In Bangladesh we are working in Dhaka and Sylhet where there are pluralistic health systems and the market is characterised by an inappropriate skill-mix with inequitable distribution of providers including traditional healers, TBAs, and village doctors. Informal providers are providing the health services in the community and there is no systematic quality assurance or regulation. There are three categories of close-to-community providers, namely public sector providers; private community health workers who are managed by NGOs (including BRAC’s Shasthya Shebikas, Shasthya Kormis, etc.); and informal providers who are independent service providers embedded within the community. Healthcare financing is mostly out of pocket and people report that they like informal providers because they are from the community, easily accessible, provide door-steps services, provide medicines on credit and they are trusted. There is a lack of linkage between formal and informal providers and a lack of oversight creates difficulties in providing joined up and appropriate services at the community level.
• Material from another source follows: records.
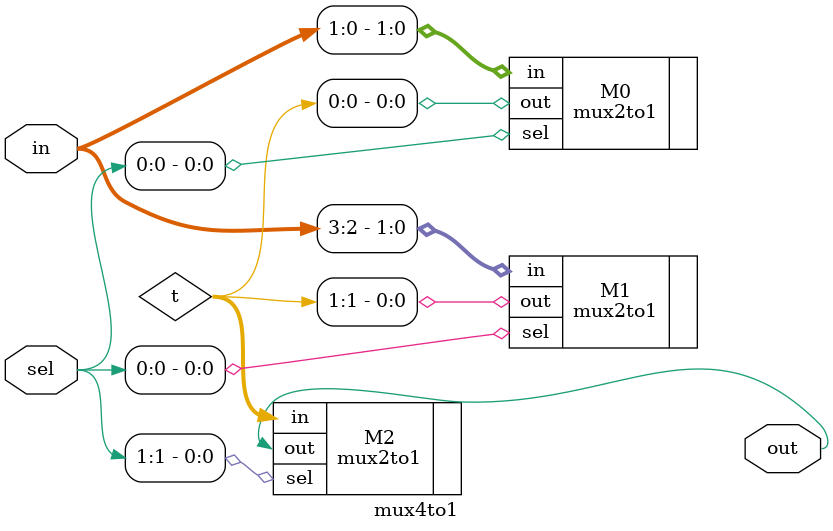
<source format=v>
module mux4to1 (out, sel, in);

	input [3:0] in;
	input [1:0] sel;
	output out;
	wire [1:0] t;
	
	mux2to1 M0 (.out(t[0]), .sel(sel[0]), .in(in[1:0]));
	mux2to1 M1 (.out(t[1]), .sel(sel[0]), .in(in[3:2]));
	mux2to1 M2 (.out(out), .sel(sel[1]), .in(t));
endmodule
	
	
</source>
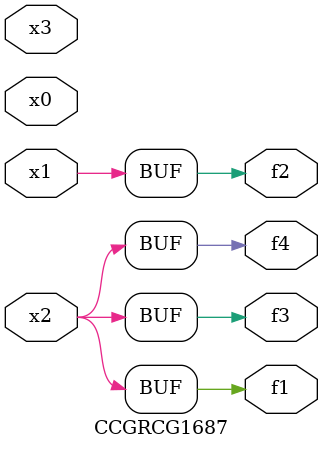
<source format=v>
module CCGRCG1687(
	input x0, x1, x2, x3,
	output f1, f2, f3, f4
);
	assign f1 = x2;
	assign f2 = x1;
	assign f3 = x2;
	assign f4 = x2;
endmodule

</source>
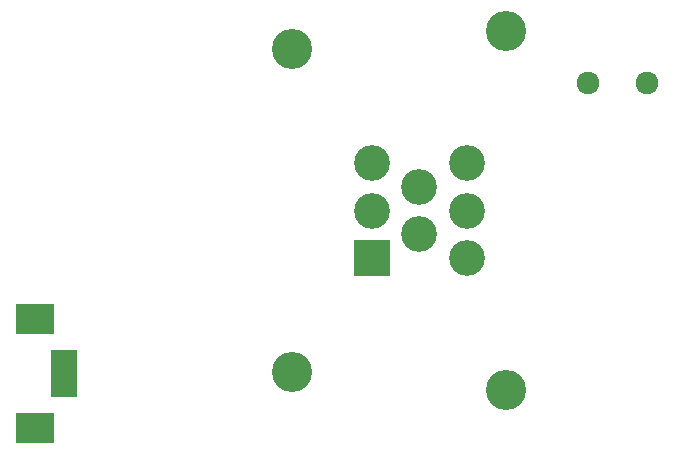
<source format=gbs>
G04 #@! TF.GenerationSoftware,KiCad,Pcbnew,(5.0.0-rc2-dev-130-g0bdae22af-dirty)*
G04 #@! TF.CreationDate,2018-05-29T16:10:21+03:00*
G04 #@! TF.ProjectId,display,646973706C61792E6B696361645F7063,1*
G04 #@! TF.SameCoordinates,Original*
G04 #@! TF.FileFunction,Soldermask,Bot*
G04 #@! TF.FilePolarity,Negative*
%FSLAX46Y46*%
G04 Gerber Fmt 4.6, Leading zero omitted, Abs format (unit mm)*
G04 Created by KiCad (PCBNEW (5.0.0-rc2-dev-130-g0bdae22af-dirty)) date Tue May 29 16:10:21 2018*
%MOMM*%
%LPD*%
G01*
G04 APERTURE LIST*
%ADD10R,3.023820X3.023820*%
%ADD11C,3.023820*%
%ADD12C,3.399740*%
%ADD13R,3.200000X2.500000*%
%ADD14R,2.300000X1.000000*%
%ADD15C,1.924000*%
G04 APERTURE END LIST*
D10*
X133999580Y-93999740D03*
D11*
X133999580Y-90001780D03*
X133999580Y-86003820D03*
X137997540Y-92000760D03*
X137997540Y-88002800D03*
X141995500Y-93999740D03*
X141995500Y-90001780D03*
X141995500Y-86003820D03*
D12*
X127200000Y-103700000D03*
X127200000Y-76303560D03*
X145297500Y-74802420D03*
X145297500Y-105201140D03*
D13*
X105450000Y-108450000D03*
X105450000Y-99150000D03*
D14*
X107950000Y-105300000D03*
X107950000Y-104300000D03*
X107950000Y-103300000D03*
X107950000Y-102300000D03*
D15*
X152300000Y-79200000D03*
X157300000Y-79200000D03*
M02*

</source>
All REACHOUT partners will have finalised their context analysis by the end of the year which will help them to prioritise which areas of the close-to-community programmes they will target for improvement. The meeting provided an opportunity to share and test out potential tools which will be used to implement the improvement cycles that we have planned for next year. Ensuring that the tools that we use and the areas we target have some common elements was one of the things that we focussed on when we met as we will synthesise learning across our different settings as well as offering recommendations for in-country stakeholders.
Participants left the meeting a little exhausted but full of ideas for how their research might roll out and with a renewed sense of solidarity about how we can work together and help each other grow as we move forward. Our next meeting will take place in Mozambique in March 2014 and we are looking forward to being hosted by our colleagues at University Eduardo Mondlane.